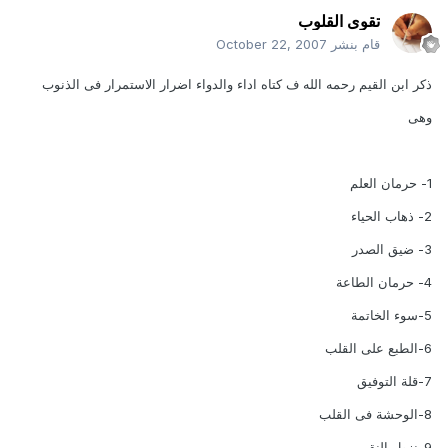
تقوى القلوب
قام بنشر
October 22, 2007
ذكر ابن القيم رحمه الله ف كتاه اداء والدواء اضرار الاستمرار فى الذنوب
وهى
1- حرمان العلم
2- ذهاب الحياء
3- ضيق الصدر
4- حرمان الطاعة
5-سوء الخاتمة
6-الطبع على القلب
7-قلة التوفيق
8-الوحشة فى القلب
9-نزول النقم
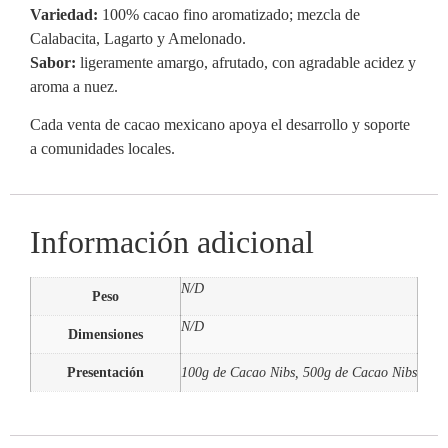
Variedad:
100% cacao fino aromatizado; mezcla de
Calabacita, Lagarto y Amelonado.
Sabor:
ligeramente amargo, afrutado, con agradable acidez y
aroma a nuez.
Cada venta de cacao mexicano apoya el desarrollo y soporte
a comunidades locales.
Información adicional
N/D
Peso
N/D
Dimensiones
Presentación
100g de Cacao Nibs, 500g de Cacao Nibs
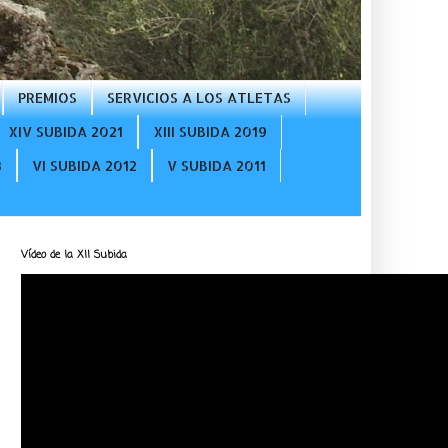
PREMIOS
SERVICIOS A LOS ATLETAS
XIV SUBIDA 2021
XIII SUBIDA 2019
3
VI SUBIDA 2012
V SUBIDA 2011
Vídeo de la XII Subida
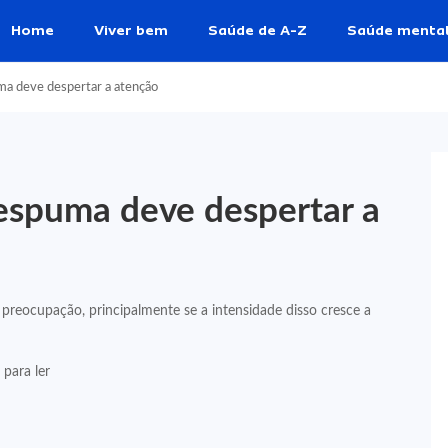
Home
Viver bem
Saúde de A-Z
Saúde menta
a deve despertar a atenção
espuma deve despertar a
reocupação, principalmente se a intensidade disso cresce a
para ler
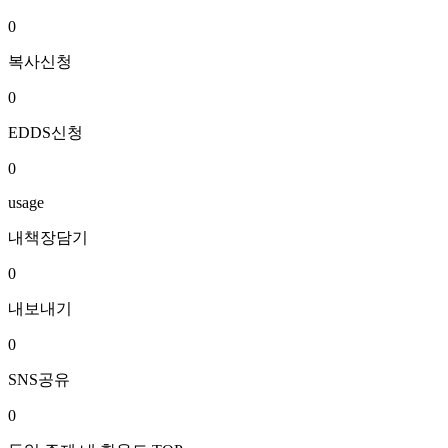
0
복사신청
0
EDDS신청
0
usage
내책장담기
0
내보내기
0
SNS공유
0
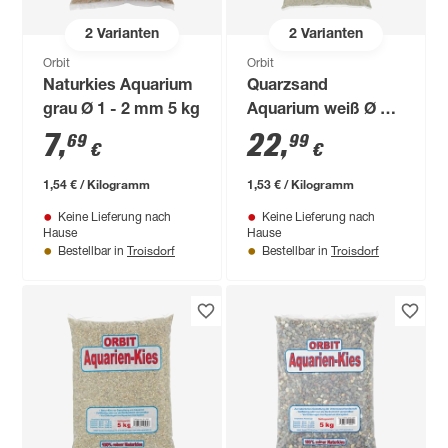
2
Varianten
2
Varianten
Orbit
Orbit
Naturkies Aquarium
Quarzsand
grau Ø 1 - 2 mm 5 kg
Aquarium weiß Ø 0,7
- 1,2 mm 15 kg
7
,
22
,
69
99
€
€
1,54 € / Kilogramm
1,53 € / Kilogramm
Keine Lieferung nach
Keine Lieferung nach
Hause
Hause
Troisdorf
Troisdorf
Bestellbar in
Bestellbar in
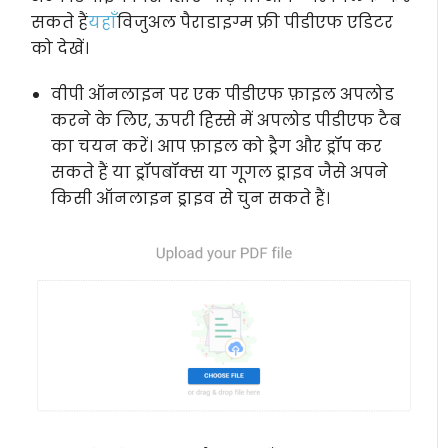
सकते हैं
यहाँ
विजुअल पैराडाइग्म फ्री पीडीएफ एडिटर
को देखें।
वीपी ऑनलाइन पर एक पीडीएफ फ़ाइल अपलोड
करने के लिए, ऊपरी हिस्से में अपलोड पीडीएफ टैब
का चयन करें। आप फ़ाइल को ड्रैग और ड्रॉप कर
सकते हैं या ड्रॉपबॉक्स या गूगल ड्राइव जैसे अपने
किसी ऑनलाइन ड्राइव से चुन सकते हैं।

----------------------------------------

*Task objective*
Print every line of the material exactly as written, but drop the pictures.

*Output of the task*
تقوى القلوب
قام بنشر
October 22, 2007
ذكر ابن القيم رحمه الله ف كتاه اداء والدواء اضرار الاستمرار فى الذنوب
وهى
1- حرمان العلم
2- ذهاب الحياء
3- ضيق الصدر
4- حرمان الطاعة
5-سوء الخاتمة
6-الطبع على القلب
7-قلة التوفيق
8-الوحشة فى القلب
9-نزول النقم
Variedad:
100% cacao fino aromatizado; mezcla de
Calabacita, Lagarto y Amelonado.
Sabor:
ligeramente amargo, afrutado, con agradable acidez y
aroma a nuez.
Cada venta de cacao mexicano apoya el desarrollo y soporte
a comunidades locales.
Información adicional
N/D
Peso
N/D
Dimensiones
Presentación
100g de Cacao Nibs, 500g de Cacao Nibs
PREMIOS
SERVICIOS A LOS ATLETAS
XIV SUBIDA 2021
XIII SUBIDA 2019
3
VI SUBIDA 2012
V SUBIDA 2011
Vídeo de la XII Subida
Home
Viver bem
Saúde de A-Z
Saúde menta
a deve despertar a atenção
espuma deve despertar a
reocupação, principalmente se a intensidade disso cresce a
para ler
0
복사신청
0
EDDS신청
0
usage
내책장담기
0
내보내기
0
SNS공유
0
2
Varianten
2
Varianten
Orbit
Orbit
Naturkies Aquarium
Quarzsand
grau Ø 1 - 2 mm 5 kg
Aquarium weiß Ø 0,7
- 1,2 mm 15 kg
7
,
22
,
69
99
€
€
1,54 € / Kilogramm
1,53 € / Kilogramm
Keine Lieferung nach
Keine Lieferung nach
Hause
Hause
Troisdorf
Troisdorf
Bestellbar in
Bestellbar in
सकते हैं
यहाँ
विजुअल पैराडाइग्म फ्री पीडीएफ एडिटर
को देखें।
वीपी ऑनलाइन पर एक पीडीएफ फ़ाइल अपलोड
करने के लिए, ऊपरी हिस्से में अपलोड पीडीएफ टैब
का चयन करें। आप फ़ाइल को ड्रैग और ड्रॉप कर
सकते हैं या ड्रॉपबॉक्स या गूगल ड्राइव जैसे अपने
किसी ऑनलाइन ड्राइव से चुन सकते हैं।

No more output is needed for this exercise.